- Task prompt
Which lines of the data contain the string "штукатурка"? Copy every one of them.

[Given records]

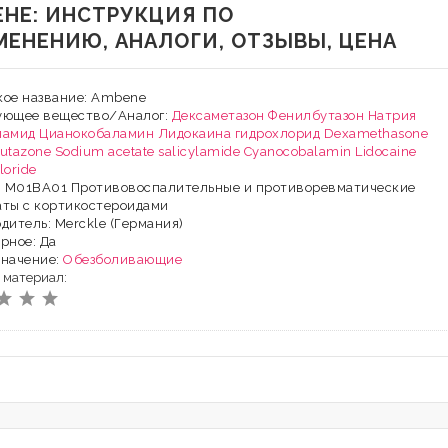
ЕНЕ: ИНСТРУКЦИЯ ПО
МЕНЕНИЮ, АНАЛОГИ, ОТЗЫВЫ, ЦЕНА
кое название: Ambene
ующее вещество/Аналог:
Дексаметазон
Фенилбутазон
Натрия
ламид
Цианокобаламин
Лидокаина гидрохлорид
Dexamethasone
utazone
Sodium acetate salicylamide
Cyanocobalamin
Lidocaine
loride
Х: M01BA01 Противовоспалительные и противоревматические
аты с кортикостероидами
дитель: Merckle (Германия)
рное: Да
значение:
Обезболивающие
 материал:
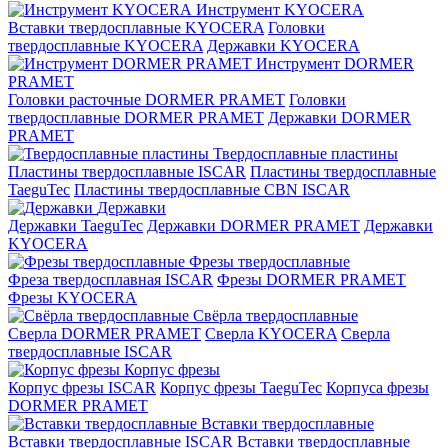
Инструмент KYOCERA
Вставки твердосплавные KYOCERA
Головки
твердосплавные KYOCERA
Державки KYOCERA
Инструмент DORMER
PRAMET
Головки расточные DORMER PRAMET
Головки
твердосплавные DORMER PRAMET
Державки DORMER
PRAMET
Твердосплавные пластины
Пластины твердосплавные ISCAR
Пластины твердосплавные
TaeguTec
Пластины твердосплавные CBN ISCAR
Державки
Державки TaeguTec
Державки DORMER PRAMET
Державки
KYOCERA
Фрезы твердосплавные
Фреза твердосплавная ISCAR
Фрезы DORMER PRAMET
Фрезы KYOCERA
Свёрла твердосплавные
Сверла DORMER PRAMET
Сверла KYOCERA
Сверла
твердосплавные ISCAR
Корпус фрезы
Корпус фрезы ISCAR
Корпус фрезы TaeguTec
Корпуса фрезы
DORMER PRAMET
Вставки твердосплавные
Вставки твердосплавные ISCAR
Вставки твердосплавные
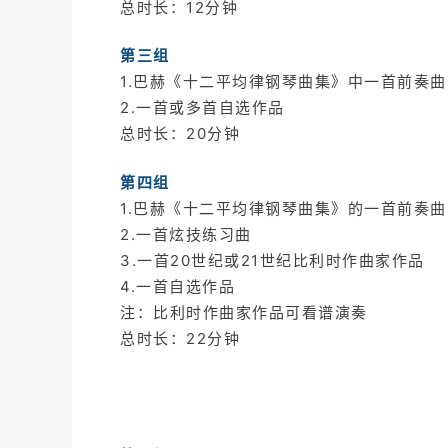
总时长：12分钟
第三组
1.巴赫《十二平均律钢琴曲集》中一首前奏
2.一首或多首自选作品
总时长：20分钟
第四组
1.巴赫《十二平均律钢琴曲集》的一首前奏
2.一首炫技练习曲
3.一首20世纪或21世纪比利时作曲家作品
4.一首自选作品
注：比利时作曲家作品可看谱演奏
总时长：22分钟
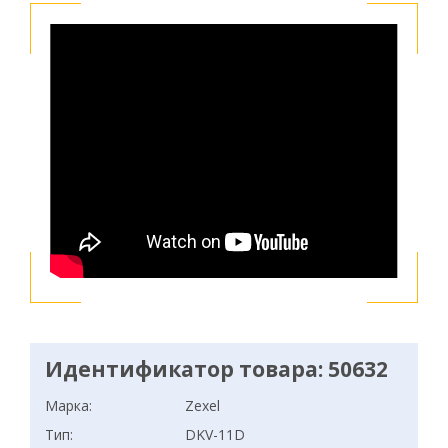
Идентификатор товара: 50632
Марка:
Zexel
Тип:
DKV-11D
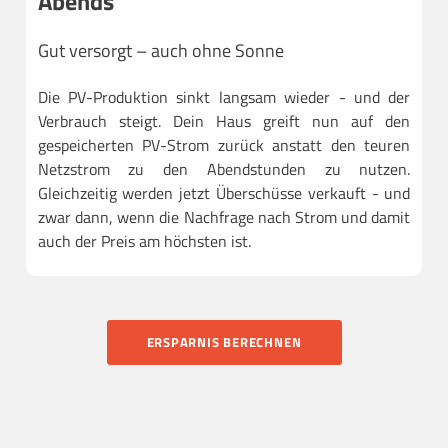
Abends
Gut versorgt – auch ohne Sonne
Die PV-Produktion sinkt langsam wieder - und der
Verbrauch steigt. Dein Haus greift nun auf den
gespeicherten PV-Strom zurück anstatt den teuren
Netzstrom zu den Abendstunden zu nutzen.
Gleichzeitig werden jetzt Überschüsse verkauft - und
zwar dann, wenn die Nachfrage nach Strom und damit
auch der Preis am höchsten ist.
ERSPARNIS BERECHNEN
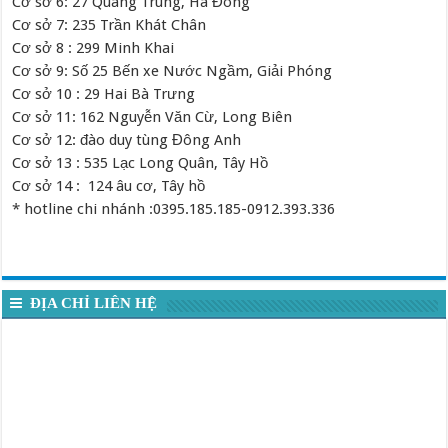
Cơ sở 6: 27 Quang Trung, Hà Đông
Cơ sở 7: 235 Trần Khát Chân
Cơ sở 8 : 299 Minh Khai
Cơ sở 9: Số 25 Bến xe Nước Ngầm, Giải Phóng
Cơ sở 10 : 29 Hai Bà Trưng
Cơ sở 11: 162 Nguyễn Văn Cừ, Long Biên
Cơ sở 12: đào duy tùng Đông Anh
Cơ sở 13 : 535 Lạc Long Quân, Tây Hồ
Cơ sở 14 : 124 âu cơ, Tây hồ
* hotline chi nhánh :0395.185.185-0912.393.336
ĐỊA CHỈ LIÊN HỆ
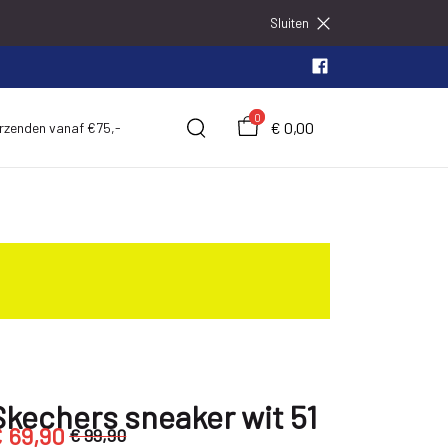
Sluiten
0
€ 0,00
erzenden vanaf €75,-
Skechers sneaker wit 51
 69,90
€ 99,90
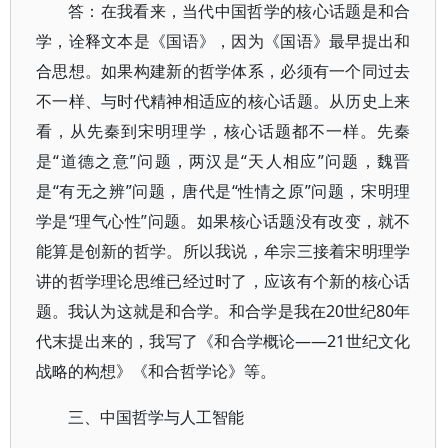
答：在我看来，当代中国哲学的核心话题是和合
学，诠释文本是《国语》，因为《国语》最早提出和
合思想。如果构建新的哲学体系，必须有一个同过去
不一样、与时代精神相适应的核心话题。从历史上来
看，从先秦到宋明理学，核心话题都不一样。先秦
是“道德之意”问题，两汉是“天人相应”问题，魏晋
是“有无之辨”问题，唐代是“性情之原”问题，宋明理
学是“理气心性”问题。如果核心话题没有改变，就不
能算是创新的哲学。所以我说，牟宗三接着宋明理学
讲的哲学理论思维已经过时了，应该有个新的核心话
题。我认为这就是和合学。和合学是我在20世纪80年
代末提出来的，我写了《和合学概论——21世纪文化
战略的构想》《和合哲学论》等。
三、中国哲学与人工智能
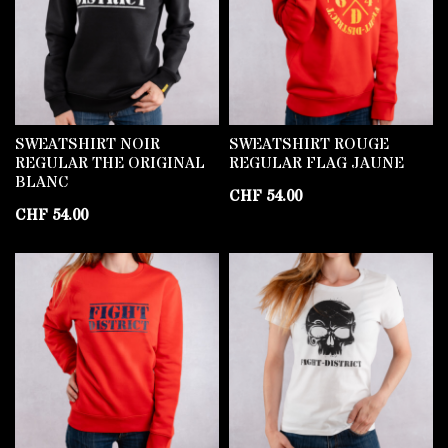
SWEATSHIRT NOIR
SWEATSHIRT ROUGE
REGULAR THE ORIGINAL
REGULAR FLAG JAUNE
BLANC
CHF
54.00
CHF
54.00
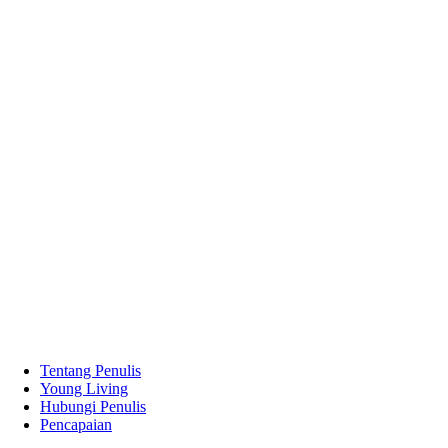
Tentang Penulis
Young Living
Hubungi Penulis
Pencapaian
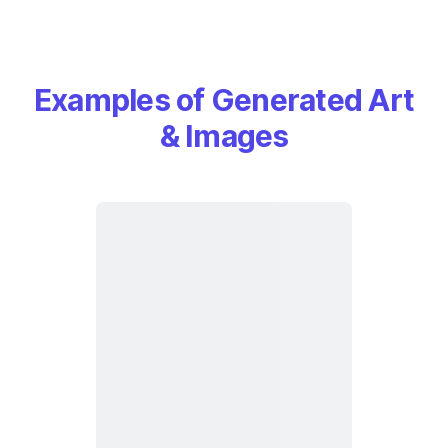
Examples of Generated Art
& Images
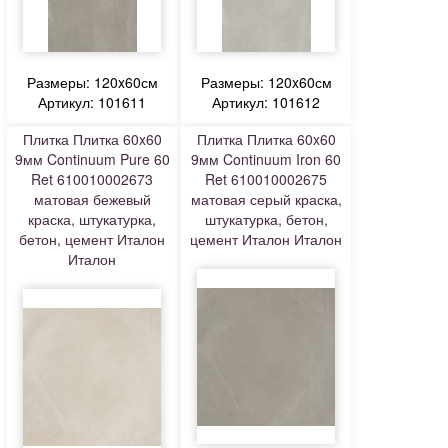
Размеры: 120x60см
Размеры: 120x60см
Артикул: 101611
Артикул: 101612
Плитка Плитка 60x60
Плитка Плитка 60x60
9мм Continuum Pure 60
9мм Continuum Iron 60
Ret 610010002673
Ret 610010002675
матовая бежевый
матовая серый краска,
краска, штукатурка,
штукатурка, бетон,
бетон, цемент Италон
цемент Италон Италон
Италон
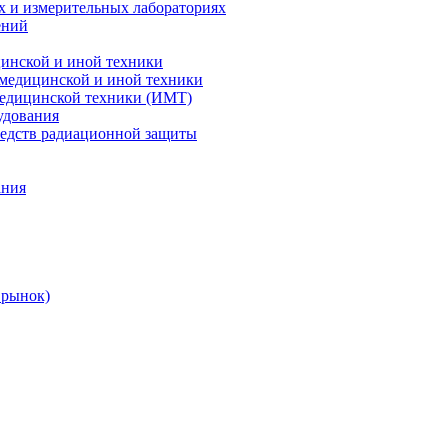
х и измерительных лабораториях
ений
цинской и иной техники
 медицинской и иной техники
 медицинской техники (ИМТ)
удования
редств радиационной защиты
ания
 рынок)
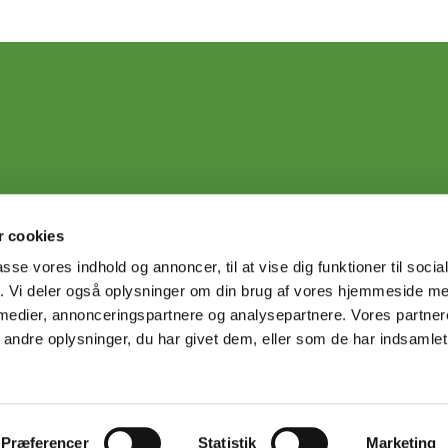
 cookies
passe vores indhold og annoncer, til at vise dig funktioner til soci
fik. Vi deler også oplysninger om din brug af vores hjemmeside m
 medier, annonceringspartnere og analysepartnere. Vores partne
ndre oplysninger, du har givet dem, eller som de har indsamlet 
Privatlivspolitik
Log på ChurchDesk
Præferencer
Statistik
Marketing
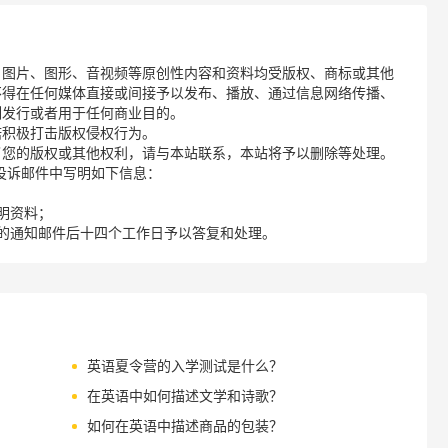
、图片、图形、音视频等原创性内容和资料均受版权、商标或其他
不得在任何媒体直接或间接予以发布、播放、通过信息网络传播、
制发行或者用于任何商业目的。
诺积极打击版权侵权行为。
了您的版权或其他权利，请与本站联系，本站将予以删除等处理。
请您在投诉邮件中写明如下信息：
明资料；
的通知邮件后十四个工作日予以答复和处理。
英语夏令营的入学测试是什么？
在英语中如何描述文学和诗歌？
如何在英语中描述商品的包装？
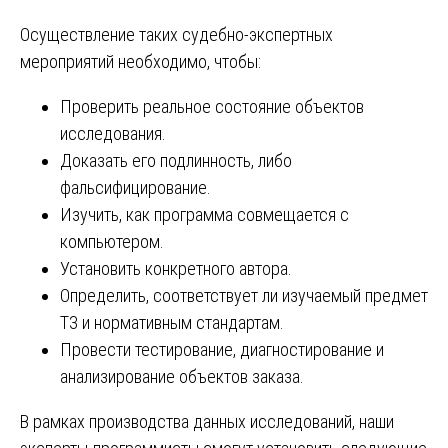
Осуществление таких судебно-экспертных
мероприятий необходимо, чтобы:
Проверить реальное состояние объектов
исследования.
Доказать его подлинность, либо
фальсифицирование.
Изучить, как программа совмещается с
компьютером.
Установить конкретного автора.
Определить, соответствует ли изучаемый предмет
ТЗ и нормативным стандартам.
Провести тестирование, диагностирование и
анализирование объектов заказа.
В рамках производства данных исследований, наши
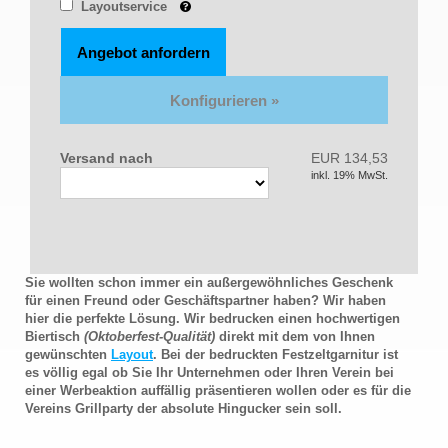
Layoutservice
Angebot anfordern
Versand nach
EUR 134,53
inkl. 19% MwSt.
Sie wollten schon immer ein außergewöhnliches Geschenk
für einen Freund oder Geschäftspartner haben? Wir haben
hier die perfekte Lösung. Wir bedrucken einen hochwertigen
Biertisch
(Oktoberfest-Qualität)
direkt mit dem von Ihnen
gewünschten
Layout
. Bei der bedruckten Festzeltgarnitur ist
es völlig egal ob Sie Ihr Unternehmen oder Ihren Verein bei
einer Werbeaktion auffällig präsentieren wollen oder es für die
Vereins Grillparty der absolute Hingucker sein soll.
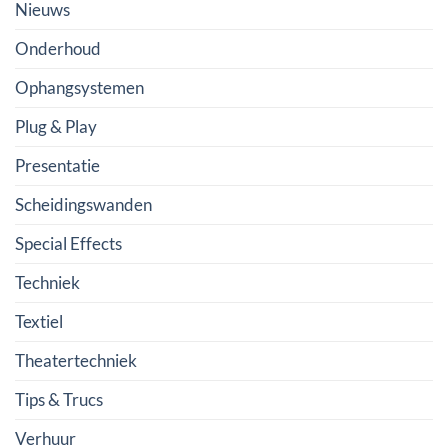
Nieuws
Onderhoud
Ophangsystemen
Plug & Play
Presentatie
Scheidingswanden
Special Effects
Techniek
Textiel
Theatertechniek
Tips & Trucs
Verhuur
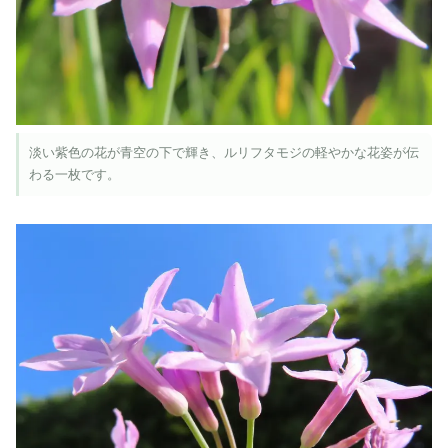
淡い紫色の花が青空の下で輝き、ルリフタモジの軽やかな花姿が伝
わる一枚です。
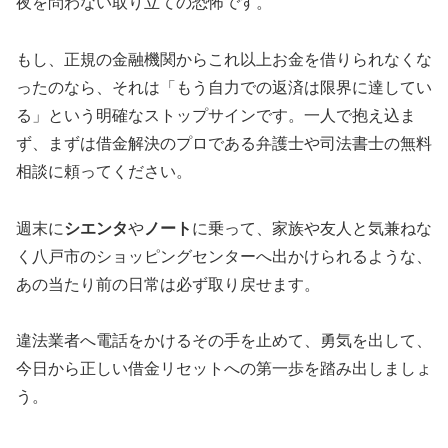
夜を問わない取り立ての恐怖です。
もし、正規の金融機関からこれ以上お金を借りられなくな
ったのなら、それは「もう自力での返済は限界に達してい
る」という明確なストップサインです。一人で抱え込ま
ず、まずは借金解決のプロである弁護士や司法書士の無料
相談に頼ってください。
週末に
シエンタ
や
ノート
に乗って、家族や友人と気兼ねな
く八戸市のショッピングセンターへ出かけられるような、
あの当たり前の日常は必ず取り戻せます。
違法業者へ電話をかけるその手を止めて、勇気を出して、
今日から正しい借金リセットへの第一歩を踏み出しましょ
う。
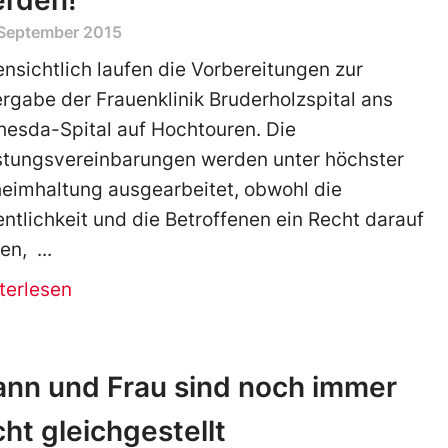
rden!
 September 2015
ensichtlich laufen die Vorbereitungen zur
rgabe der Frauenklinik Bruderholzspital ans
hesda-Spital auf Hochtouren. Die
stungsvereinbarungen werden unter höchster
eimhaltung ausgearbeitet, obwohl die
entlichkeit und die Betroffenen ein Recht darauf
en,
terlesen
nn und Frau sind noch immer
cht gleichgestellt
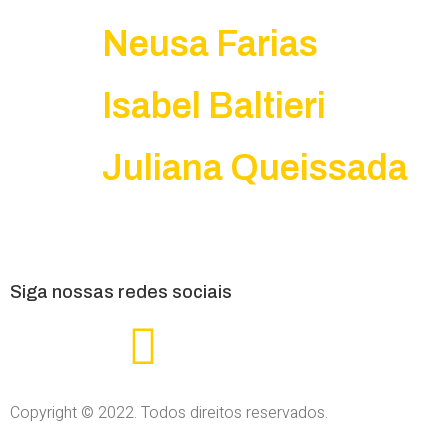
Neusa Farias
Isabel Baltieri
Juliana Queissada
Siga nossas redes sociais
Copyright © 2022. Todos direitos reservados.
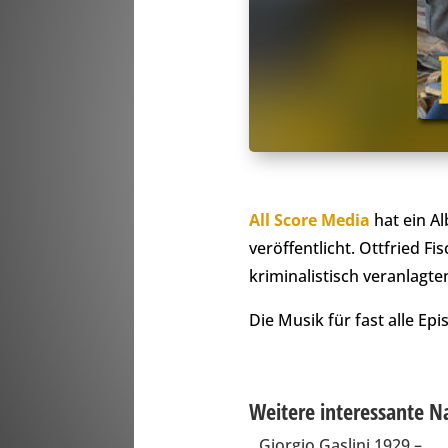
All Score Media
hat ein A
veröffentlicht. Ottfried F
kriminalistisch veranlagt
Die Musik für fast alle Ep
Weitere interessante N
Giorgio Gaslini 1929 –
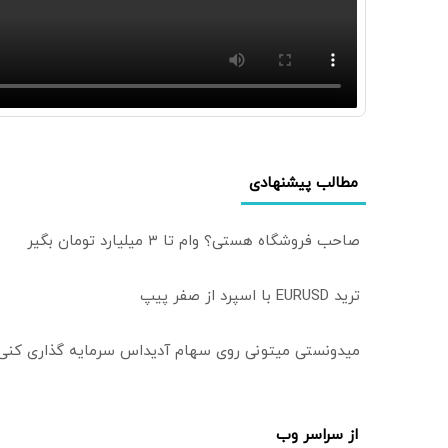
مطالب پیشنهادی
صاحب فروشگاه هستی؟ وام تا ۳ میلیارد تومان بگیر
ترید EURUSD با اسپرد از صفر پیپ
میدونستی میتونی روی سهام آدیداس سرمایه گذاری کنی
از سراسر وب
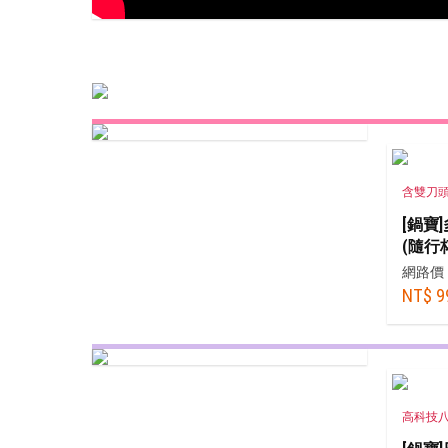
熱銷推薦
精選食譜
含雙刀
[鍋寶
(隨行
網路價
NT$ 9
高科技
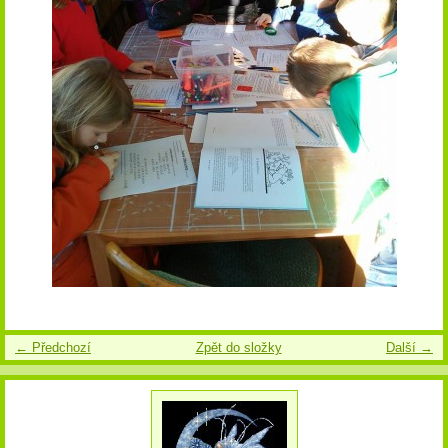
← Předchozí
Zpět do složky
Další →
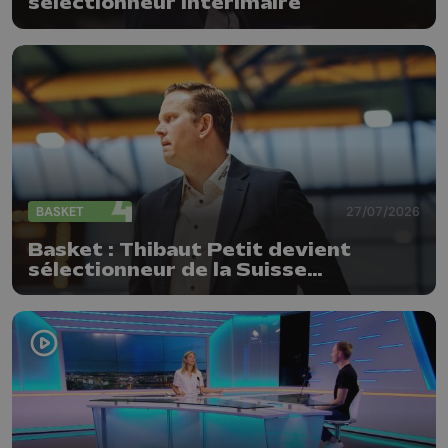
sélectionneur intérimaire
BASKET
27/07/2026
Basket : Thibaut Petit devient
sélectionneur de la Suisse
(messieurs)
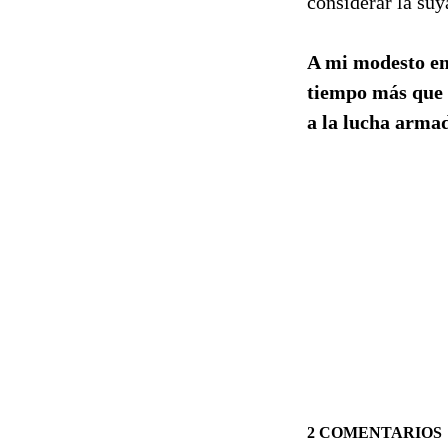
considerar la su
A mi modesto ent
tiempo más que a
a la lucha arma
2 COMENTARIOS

[/Given records]

- Output for this exercise
краска, штукатурка,
штукатурка, бетон,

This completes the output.